The measure also broadens the visa program eligibility to Afghans who provided military logistics support, alongside translators and others supporting sensitive and trusted U.S. military operations, and provides special immigrant status for certain surviving spouses and children of murdered applicants.
“The Afghan Special Immigrant Visa (SIV) program was created to provide a well-vetted pathway to safety for the many Afghan civilians who have stepped up to assist the U.S. during the War on Terror. Given the Biden Administration’s haphazard withdrawal from Afghanistan, we must now fulfill our commitment to those who put themselves in harm’s way by ensuring the program has the capacity to fully process and help bring these individuals to safety. I’m grateful Democrats and Republicans came together to do exactly that,” Ernst said.

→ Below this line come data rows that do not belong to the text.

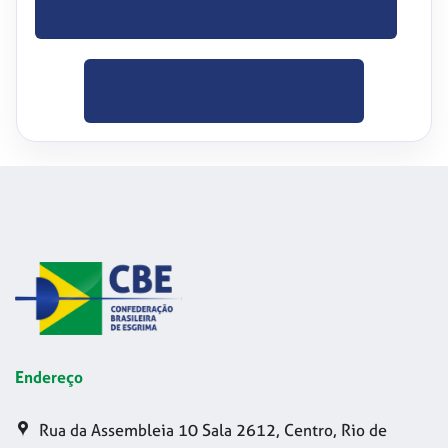
BAIXE O OFÍCIO
CLIQUE PARA
BAIXAR
Endereço
Rua da Assembleia 10 Sala 2612, Centro, Rio de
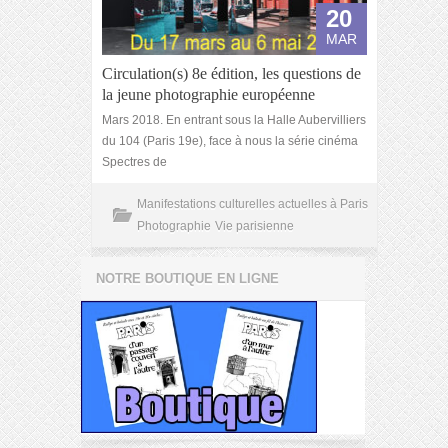
20
MAR
Circulation(s) 8e édition, les questions de
la jeune photographie européenne
Mars 2018. En entrant sous la Halle Aubervilliers
du 104 (Paris 19e), face à nous la série cinéma
Spectres de
Manifestations culturelles actuelles à Paris
Photographie
Vie parisienne
NOTRE BOUTIQUE EN LIGNE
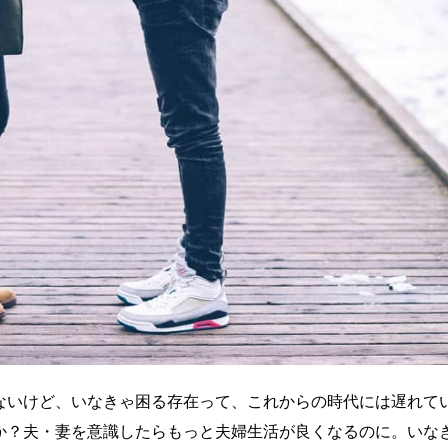
ないけど、いなきゃ困る存在って、これからの時代には遅れて
か？夫・妻を意識したらもっと夫婦生活が良くなるのに。いな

U.S. Rep. Mariannette Miller-Meeks, R-Iowa, who cosponsored similar bills in the House, reacted to the House approval of the Senate bill.
“It would be a moral failure to transfer the responsibility of protecting our partners onto the shoulders of the Afghan government. As our troops leave Afghanistan, we must ensure that there are not unnecessary and burdensome requirements in place which keep the U.S. from honoring our promises. I was proud to cosponsor and vote in favor of the HOPE for Afghans Act and the ALLIES Act, and I was honored to vote in favor of our allies once again. Our partners risked their own lives and the lives of their families to fight alongside and support American soldiers, and I am thrilled to see them getting the help they need,” she said in a released statement.
President Joe Biden is expected to sign the bill.